### DOCUMENT PASSAGE

The Spiritual in Abstract Art

Wassily Kandinsky is commonly credited with being the first painter to venture wholly into the realm of abstract art. Recently, however, it has become more widely know that it was in fact Swedish artist Helga af Klint who first abandoned recognizable imagery in 1906—four years before Kandinsky would paint his first nonrepresentational canvas. [1] This oversight was due in part to a stipulation in her will that her abstract paintings not be shown until twenty years after her death. She did not believe her contemporaries were ready to appreciate their full meaning.

The point of this essay is not to correct the art historical cannon, but to identify what moved Helga af Klint, Kandisnky, and Mondrian to create abstract paintings in the first place. These artists were all motived by a heightened awareness of the spiritual. [2] This suggests that something deeper than the avant-garde tendencies of a few rebellious men led to the birth of abstraction. These artists were not looking to challenge traditional notions of art just for the fun of it. Their own spiritual convictions and the cultural landscape they operated in led artists of vastly different styles and backgrounds to turn to abstraction as a necessary way of depicting a transcendent reality.

######
### COLLECTED DATA

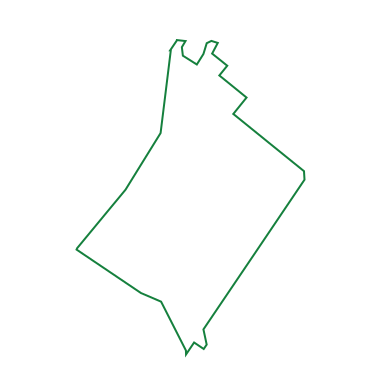 71, Umm Salal, Qatar (orthographic projection), rotated 214°
{"feature_id": "91078587B67880775667160", "entity_name": "71", "entity_type": "district", "adm_level": 2, "iso_a3": "QAT", "parent_name": "Qatar", "parent_adm1": "Umm Salal", "projection": "orthographic", "projection_center": [51.367, 25.463], "detail": "fine", "context": "isolated", "style": "outline", "palette": "green", "viewbox_px": 384, "rotation_deg": 214, "n_neighbors": 0, "source": "geoboundaries", "source_scale": "gbopen_adm2", "svg_char_len": 644}
<svg xmlns="http://www.w3.org/2000/svg" viewBox="0 0 384 384"><g transform="rotate(214 192 192)"><path d="M289.5,309.5L289.3,309.0L289.3,297.1L288.7,297.4L269.2,259.1L251.0,223.3L249.7,189.8L248.4,156.7L251.2,128.4L255.8,81.2L255.5,79.7L234.7,79.7L177.8,79.7L156.3,83.8L108.4,57.2L106.1,54.0L106.1,58.7L106.1,68.4L94.5,68.4L94.5,73.7L105.7,84.5L105.6,175.7L105.6,194.7L105.6,265.1L110.8,271.9L155.9,275.8L158.0,276.0L201.4,279.8L199.6,300.8L234.5,303.9L233.4,316.4L252.7,318.0L254.0,330.0L260.4,328.1L263.0,323.6L259.7,312.8L259.3,300.4L275.8,299.9L281.4,306.4L281.8,313.5L289.5,309.5Z" fill="none" stroke="#15803d" stroke-width="2"/></g></svg>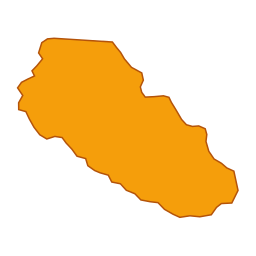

######

## PROBLEMS AND TASKS
(1) Rewrite the stretch of the essay on the spiritual in abstract art from "Wassily Kandinsky is" through "their full meaning.", changing "nonrepresentational" to "non-objective".
(2) Name every artist mentioned in the essay on the spiritual in abstract art.

## TASK-BY-TASK ANSWERS
(1)
Wassily Kandinsky is commonly credited with being the first painter to venture wholly into the realm of abstract art. Recently, however, it has become more widely know that it was in fact Swedish artist Helga af Klint who first abandoned recognizable imagery in 1906—four years before Kandinsky would paint his first non-objective canvas. [1] This oversight was due in part to a stipulation in her will that her abstract paintings not be shown until twenty years after her death. She did not believe her contemporaries were ready to appreciate their full meaning.

(2) Wassily Kandinsky, Helga af Klint, Mondrian